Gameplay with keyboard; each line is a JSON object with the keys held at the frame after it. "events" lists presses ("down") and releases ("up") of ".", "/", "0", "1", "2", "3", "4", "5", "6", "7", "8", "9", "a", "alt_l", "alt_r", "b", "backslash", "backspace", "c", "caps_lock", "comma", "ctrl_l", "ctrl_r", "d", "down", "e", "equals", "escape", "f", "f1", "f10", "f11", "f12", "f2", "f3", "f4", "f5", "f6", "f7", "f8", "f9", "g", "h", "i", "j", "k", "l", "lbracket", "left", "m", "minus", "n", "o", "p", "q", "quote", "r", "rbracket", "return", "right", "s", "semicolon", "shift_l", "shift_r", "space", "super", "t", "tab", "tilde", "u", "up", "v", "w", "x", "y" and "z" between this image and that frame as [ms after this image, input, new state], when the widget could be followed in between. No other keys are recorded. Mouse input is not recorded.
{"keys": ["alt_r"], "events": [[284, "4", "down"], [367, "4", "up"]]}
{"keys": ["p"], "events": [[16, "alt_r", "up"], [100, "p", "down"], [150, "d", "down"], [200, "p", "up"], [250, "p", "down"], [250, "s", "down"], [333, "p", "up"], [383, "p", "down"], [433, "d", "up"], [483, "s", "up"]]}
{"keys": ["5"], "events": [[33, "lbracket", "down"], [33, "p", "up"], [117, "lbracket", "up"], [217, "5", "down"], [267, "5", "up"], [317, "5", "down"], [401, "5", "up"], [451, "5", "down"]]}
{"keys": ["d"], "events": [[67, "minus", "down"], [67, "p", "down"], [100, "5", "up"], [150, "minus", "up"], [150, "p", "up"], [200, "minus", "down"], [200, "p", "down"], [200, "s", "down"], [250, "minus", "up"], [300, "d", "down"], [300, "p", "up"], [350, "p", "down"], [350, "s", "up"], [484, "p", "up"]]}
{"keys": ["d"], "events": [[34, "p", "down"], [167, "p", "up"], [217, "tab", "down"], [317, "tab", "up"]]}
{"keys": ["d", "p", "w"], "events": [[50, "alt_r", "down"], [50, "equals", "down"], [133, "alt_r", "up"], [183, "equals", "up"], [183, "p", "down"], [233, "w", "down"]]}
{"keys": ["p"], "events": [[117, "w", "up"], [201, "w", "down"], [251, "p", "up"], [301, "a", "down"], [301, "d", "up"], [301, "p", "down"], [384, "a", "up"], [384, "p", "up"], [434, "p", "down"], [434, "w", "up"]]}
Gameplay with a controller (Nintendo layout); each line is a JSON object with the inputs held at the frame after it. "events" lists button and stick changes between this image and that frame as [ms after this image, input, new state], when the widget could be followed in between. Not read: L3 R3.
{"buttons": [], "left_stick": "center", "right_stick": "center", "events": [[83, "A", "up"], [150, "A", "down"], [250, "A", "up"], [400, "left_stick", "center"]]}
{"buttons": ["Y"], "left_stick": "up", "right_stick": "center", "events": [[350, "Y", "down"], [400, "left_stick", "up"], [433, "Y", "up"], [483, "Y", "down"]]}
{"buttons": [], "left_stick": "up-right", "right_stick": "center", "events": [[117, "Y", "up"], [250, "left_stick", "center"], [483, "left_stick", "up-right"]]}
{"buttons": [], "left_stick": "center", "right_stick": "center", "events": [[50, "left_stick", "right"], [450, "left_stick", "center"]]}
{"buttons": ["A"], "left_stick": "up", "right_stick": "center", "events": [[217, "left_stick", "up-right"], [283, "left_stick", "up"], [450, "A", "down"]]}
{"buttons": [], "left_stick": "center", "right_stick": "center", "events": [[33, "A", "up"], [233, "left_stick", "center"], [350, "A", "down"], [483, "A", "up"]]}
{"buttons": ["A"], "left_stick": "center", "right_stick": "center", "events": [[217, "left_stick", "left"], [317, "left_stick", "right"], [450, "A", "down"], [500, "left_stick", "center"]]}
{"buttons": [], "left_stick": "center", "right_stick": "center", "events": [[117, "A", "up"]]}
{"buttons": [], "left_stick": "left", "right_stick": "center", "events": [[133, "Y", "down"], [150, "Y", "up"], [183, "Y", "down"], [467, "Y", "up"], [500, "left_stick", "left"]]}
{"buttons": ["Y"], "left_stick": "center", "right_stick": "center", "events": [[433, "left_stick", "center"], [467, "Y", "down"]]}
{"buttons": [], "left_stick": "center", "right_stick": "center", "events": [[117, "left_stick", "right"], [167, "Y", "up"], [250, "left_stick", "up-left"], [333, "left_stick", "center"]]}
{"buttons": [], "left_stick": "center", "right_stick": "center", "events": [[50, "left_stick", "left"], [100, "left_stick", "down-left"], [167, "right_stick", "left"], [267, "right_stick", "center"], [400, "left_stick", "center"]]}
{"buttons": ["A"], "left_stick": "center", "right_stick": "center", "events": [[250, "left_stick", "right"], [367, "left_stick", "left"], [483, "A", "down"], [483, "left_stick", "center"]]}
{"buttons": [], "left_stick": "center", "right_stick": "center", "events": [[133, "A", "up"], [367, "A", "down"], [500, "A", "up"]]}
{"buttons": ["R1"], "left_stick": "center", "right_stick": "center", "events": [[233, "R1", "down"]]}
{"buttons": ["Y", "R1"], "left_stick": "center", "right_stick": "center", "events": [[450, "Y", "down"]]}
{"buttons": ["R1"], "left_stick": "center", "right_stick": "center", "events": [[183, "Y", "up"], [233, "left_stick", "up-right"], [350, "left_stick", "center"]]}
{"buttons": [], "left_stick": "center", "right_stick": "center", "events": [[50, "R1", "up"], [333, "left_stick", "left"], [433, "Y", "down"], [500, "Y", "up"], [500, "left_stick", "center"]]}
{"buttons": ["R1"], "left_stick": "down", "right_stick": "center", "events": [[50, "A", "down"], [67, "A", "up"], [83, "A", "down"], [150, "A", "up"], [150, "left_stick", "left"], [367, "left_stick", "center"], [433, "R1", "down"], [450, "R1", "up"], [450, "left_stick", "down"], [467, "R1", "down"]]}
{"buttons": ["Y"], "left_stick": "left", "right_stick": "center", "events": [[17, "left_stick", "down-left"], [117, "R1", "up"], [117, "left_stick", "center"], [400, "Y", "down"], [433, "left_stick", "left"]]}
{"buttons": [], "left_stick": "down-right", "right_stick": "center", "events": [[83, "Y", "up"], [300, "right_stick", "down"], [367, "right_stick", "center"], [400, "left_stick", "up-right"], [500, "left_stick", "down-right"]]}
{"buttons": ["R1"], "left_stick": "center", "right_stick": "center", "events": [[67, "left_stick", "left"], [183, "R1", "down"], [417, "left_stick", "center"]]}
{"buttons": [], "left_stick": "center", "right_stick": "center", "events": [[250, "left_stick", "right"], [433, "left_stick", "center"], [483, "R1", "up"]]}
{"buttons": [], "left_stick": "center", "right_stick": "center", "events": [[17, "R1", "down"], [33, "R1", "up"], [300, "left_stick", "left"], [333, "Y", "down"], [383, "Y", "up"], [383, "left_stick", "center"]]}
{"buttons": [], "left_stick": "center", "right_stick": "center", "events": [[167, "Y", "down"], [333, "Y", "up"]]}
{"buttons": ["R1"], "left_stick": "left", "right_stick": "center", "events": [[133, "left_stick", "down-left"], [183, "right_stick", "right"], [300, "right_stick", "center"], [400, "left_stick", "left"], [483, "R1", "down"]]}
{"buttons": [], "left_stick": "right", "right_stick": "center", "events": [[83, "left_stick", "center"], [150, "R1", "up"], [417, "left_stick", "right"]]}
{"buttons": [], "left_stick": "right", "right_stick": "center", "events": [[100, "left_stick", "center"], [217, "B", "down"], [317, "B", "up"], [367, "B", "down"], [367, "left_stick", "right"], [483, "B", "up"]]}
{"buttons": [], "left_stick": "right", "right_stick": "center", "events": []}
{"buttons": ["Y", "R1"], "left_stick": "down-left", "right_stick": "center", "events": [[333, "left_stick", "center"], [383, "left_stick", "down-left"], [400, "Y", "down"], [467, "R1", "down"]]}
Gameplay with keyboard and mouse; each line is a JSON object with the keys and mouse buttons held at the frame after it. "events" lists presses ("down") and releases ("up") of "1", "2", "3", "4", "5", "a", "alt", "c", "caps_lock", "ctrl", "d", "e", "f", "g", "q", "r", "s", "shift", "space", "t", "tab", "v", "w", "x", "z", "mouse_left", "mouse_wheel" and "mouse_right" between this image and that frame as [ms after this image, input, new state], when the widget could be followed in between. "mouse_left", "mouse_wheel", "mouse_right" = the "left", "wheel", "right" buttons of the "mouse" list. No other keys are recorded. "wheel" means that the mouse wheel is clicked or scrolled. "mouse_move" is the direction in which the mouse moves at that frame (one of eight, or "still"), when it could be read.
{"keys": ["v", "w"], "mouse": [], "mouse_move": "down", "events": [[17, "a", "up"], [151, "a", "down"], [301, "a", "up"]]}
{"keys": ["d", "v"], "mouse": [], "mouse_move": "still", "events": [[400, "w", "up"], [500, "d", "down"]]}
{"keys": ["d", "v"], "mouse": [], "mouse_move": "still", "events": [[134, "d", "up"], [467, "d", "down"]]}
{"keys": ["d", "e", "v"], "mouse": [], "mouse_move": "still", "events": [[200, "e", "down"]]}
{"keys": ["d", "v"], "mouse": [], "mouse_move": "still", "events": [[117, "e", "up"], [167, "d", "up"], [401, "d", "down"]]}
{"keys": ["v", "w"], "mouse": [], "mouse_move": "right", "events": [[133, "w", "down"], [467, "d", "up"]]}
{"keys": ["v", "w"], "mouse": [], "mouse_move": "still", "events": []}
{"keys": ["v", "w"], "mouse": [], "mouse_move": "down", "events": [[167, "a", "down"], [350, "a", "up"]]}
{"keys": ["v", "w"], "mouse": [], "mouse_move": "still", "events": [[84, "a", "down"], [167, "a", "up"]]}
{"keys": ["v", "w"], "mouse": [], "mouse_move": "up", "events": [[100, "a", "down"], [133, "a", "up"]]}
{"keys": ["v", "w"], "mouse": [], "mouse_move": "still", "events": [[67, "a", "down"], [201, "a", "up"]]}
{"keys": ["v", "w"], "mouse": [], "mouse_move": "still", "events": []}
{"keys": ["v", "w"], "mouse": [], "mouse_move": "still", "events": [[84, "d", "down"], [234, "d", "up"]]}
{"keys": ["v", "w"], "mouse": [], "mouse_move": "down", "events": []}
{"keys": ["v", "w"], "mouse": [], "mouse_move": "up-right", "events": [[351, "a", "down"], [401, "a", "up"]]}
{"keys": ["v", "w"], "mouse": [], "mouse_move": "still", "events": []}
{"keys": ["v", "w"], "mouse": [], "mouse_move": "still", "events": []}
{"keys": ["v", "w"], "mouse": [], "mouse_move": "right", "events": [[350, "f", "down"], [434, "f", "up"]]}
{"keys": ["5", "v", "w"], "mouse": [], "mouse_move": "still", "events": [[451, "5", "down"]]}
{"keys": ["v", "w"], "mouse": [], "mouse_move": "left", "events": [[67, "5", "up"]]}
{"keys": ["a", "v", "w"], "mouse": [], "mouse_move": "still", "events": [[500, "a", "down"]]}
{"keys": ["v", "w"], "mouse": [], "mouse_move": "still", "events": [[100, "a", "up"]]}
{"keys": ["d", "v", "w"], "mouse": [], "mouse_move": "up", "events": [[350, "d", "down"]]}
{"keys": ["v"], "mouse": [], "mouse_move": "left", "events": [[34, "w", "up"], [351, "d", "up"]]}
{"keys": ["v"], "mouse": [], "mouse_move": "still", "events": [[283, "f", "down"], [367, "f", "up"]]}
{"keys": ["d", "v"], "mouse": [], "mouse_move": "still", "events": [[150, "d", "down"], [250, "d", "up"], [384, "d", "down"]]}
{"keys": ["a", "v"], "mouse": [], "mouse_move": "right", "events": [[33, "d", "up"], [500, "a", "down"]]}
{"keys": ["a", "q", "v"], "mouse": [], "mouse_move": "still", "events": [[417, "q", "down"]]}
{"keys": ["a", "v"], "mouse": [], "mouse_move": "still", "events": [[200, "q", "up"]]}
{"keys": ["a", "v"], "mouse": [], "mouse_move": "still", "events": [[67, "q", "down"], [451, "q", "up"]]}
______________________________
> **WHAT YOU SHOULD DO**: In the listing, how many lines include the string "read"? State the number alone.

> **ANSWER TO THE PROBLEM**: 2